Play idea: Natural resources – Ngā rawa ā-Māori

Natural resources are gifts from Papa-tū-ā-nuku (Mother Earth) and are fundamental learning experiences.

Level of complianceMain audienceOther


  • All Early Learning Services 
  • Educators, Teachers and Kaiako
  • Service Managers
  • Parents, Caregivers and Whānau

Children learn through play. Below is some information about a play idea for your children.

Hands-on experiences with natural materials offer children opportunities to develop theories about how things work in the living, physical and material worlds.

Natural Resources help children to

  • develop an appreciation and understanding of the natural world (animals and plants)
  • develop a sense of curiosity
  • share in the collection of materials for play
  • develop a desire to experiment.

Adults can support children by

  • encouraging discussion about natural resources
  • sharing knowledge
  • joining them in experimenting
  • bringing in new items for display.

Setting up the area

Natural resources can be used in different areas of creative play, such as collage and clay, or used as items children can touch, smell or pick up. Display these on child-sized tables, or on a shelf low enough for children to reach. The most important thing is to make sure the items are safe to hold, non-poisonous and larger than 5cm.

The Poison Centre(external link) or publications such as Plants That Poison: A New Zealand Guide written by Henry Connor and John Fountain (2009) are useful sources for information about poisons and poisoning.

Ideas for natural resources

  • a selection of natural materials, e.g. shells, bark, sponges, stones, non-poisonous seeds, leaves, flowers, plants, branches, logs, driftwood, seaweed, moss, lichen, rocks, sticks, pine cones, seedlings, bones, fur, feathers and flax
  • an aquarium, pot plants or worm farm
  • a vegetable or herb garden
  • posters, books and information about the natural world
  • magnifying glasses or containers.

Ideas for using natural resources

  • ordering – place shells or stones in a row from smallest to largest, largest to smallest, repeating patterns
  • threading – thread shells, leaves and other material onto a thick string
  • sorting and matching – sort stones, shells and flowers into groups of the same colour, size or shape
  • pressings – use leaves, shells or nuts to make patterns in clay or dough
  • painting – paint on stones, driftwood or large leaves
  • weaving – use flax or palm leaves to weave between branches, feathers and wool
  • leaf rubbings – place a thin piece of paper over a leaf and lightly rub a crayon over the paper to make a pattern
  • collages – use natural resources for collages
  • observation, discussion and appreciation – the five senses are a useful starting point for conversations: How do the items look, feel, taste, sound and smell? What are they used for and by whom or what? What can you do with them?

Te Whāriki

All strands of Te Whāriki are supported when children explore with natural resources. In particular, children’s developing knowledge of the natural resources available in our environment is supported in the Exploration strand. Children develop working theories for making sense of the natural and physical world.

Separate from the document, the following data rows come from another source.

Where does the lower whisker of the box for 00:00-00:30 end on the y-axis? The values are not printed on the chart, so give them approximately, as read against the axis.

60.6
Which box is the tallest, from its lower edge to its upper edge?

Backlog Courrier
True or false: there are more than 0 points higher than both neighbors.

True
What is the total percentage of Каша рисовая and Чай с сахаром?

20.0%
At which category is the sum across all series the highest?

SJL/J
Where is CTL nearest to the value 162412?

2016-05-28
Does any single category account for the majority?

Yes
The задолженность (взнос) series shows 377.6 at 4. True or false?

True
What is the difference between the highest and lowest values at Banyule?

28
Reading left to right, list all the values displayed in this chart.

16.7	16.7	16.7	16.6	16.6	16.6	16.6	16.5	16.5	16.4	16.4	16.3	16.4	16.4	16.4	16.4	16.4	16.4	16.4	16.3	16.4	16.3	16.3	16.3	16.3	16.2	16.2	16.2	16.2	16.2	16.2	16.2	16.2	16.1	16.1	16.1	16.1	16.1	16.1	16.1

They learn about the features of their natural environment and develop a sense of respect and responsibility for natural resources. They also learn about the important qualities of their environment that are significant to their family and the wider community.

This play idea has been developed for playgroups. Feel free to use it at other types of ECE service, but make sure you're still following the regulations and licensing criteria that apply to your service type. Parents may also find this information useful.